Kürdistanlıları birleştiriyordu

Festivallerin, ülkedeki mücadele ruhunu Avrupa’ya taşımada çok önemli bir rol üstlendiğini belirten Aral, Kürt Kültür Festivali’nin ülke ve Avrupa birleştirici bir köprü olduğunun altını çizerek, şöyle devam ediyor: "Festivaller dağınık halde olan Avrupa’daki Kürtlerin bir buluşma alanıydı. Birbirinden uzak olan akrabalar festivallerde bir araya geliyordu. Bu yüzden de festivallerin çok yönlü yanları mevcuttu. Sanatsal anlamda da o dönemin festivalleri çok kapsayıcı ve bütünleştiriciydi. Herkes kendinden bir şeyler bulabiliyor, o dönemin Kürdistani bütün motiflerini festivallerde görebiliyordu." 

Araya mesafe girmemeli

Bugünlerde, 'O ruhu bulamıyoruz' eleştirilerinin çok sık yapıldığını ve bunun önleminin alınması gerektiğini belirten Aral, "Festival çalışmalarının en önemli ayağı kitleye gitmektir. Aylar öncesinden kitleye gidilir, kitle o güne hazırlanırdı. Bu alanda oluşan boşluk her iki ayağın eksik kalmasına yol açıyor. Halk ile araya boşluğun girmesi maalesef bugün gelinen noktanın temel sorunudur" diye vurguluyor.

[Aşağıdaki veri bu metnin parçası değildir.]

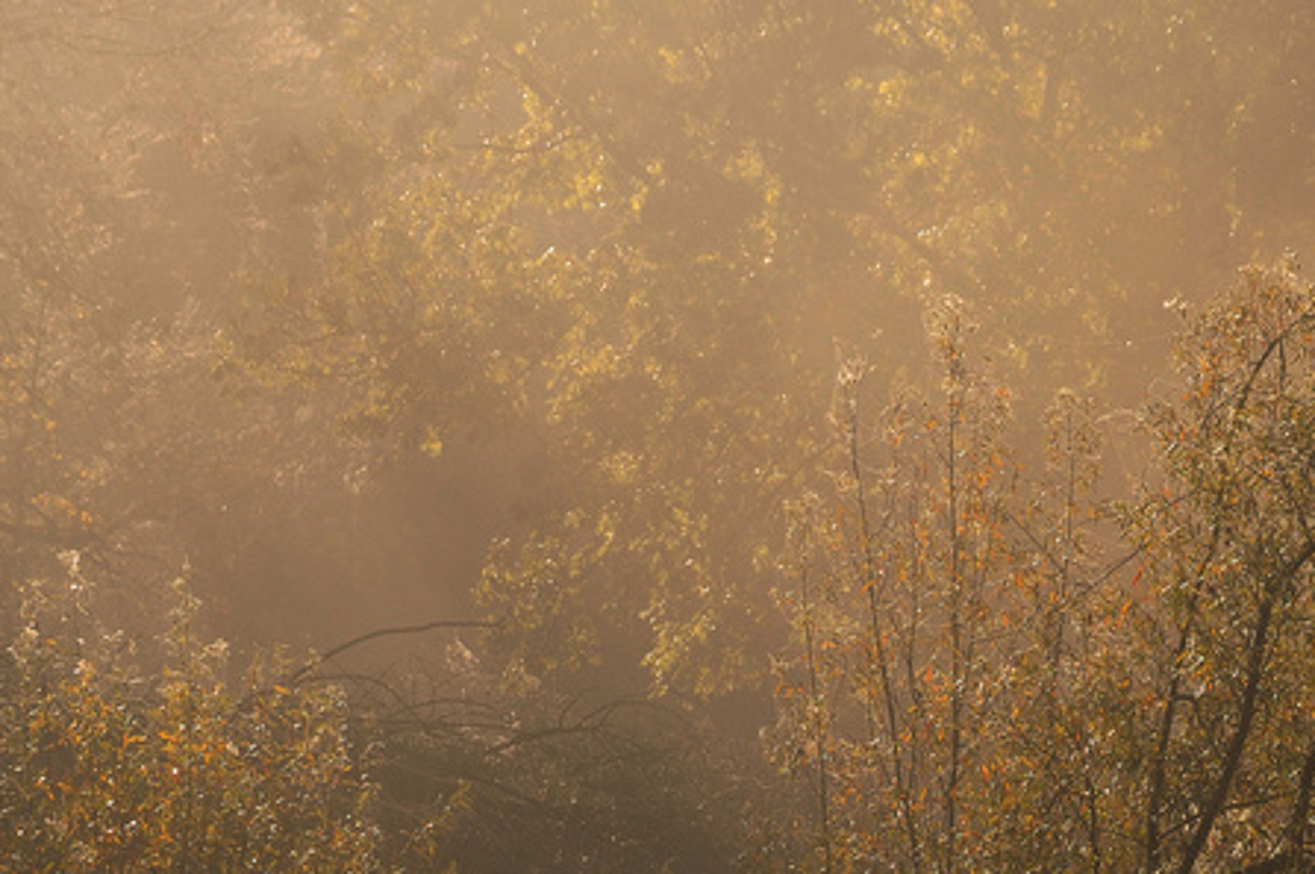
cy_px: 883
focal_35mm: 228
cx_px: 959
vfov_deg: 6.0
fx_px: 8319
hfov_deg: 9.0
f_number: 6.3
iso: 200
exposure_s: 1/1600
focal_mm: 68
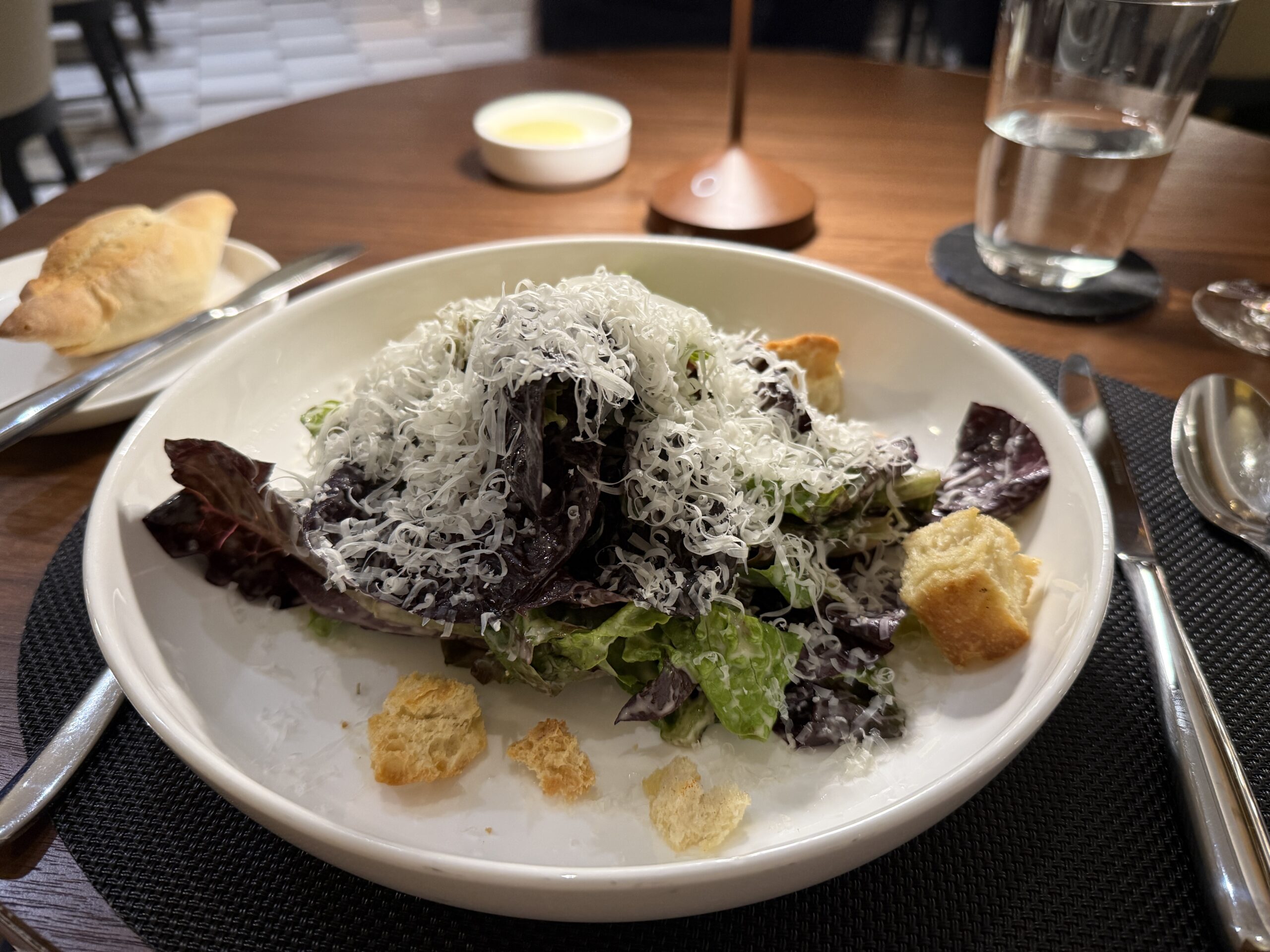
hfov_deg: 71.6
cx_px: 635
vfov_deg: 56.8
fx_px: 881
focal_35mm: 24
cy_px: 476
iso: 320
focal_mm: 6.76
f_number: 1.78
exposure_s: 1/60
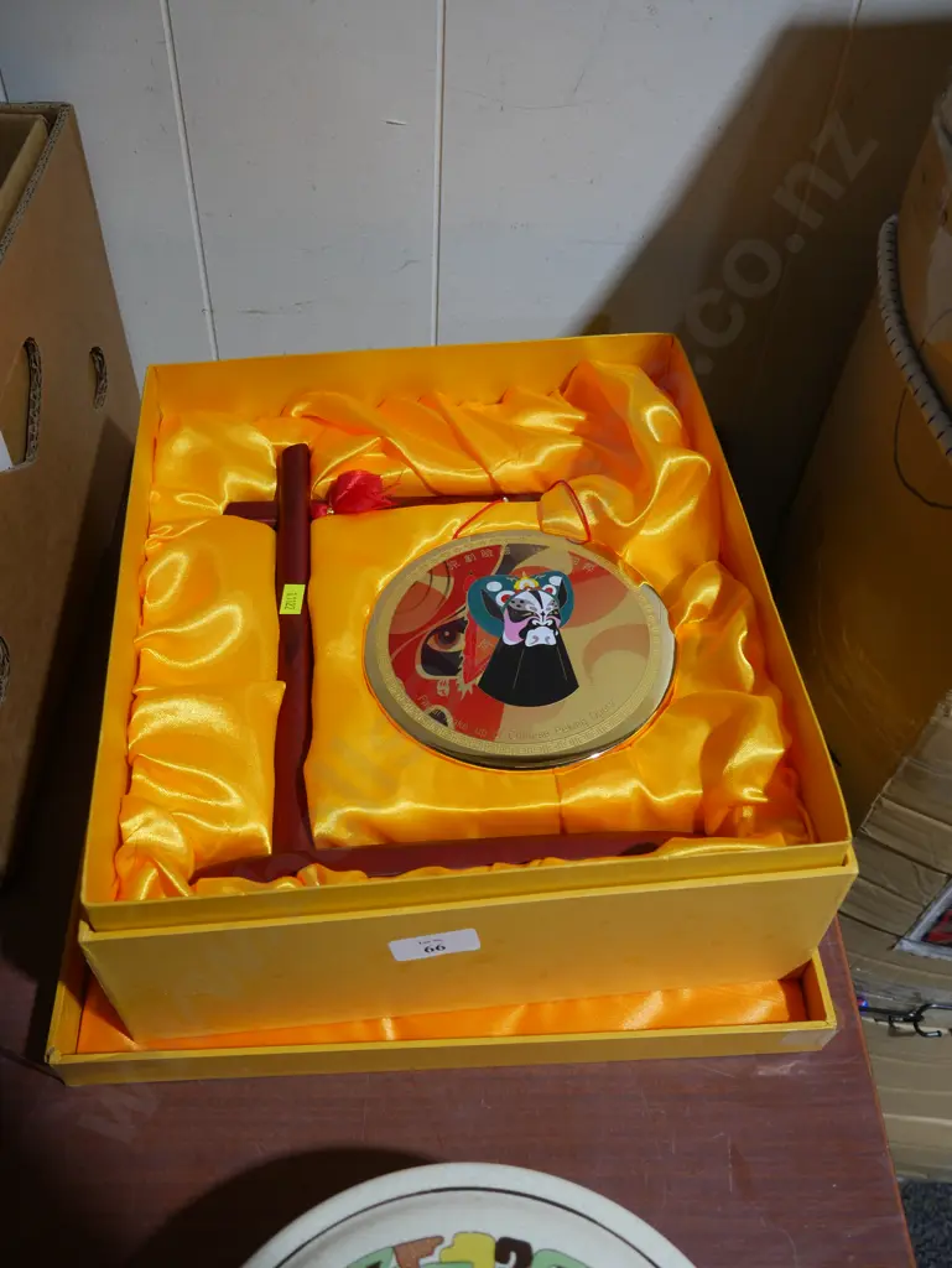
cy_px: 634
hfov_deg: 44.2
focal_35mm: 32
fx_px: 1172
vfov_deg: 56.8
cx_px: 476
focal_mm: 16
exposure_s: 1/60
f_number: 3.6
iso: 200
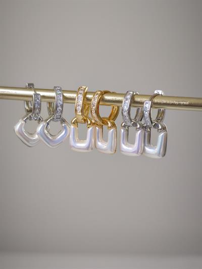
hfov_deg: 31.5
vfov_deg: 41.2
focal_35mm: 46
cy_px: 134
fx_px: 358
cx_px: 101
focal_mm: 6.57
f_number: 1.6
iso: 100
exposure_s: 1/100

Ülkeyle bağı diri tutmak gerek

Sanatçılara da görev düştüğüne dikkat çeken Aral, sözlerini şöyle noktalıyor: "Ülkede yaşanan yıkıcı ve yakıcı bu savaşta ülkeyle bağın kopması, her alanda kopma yaratır. Bu noktada ülkeyle bağı sürekli diri tutmak, boşluk bırakmamak gerekiyor. O zaman hiçbir kopukluk olmaz."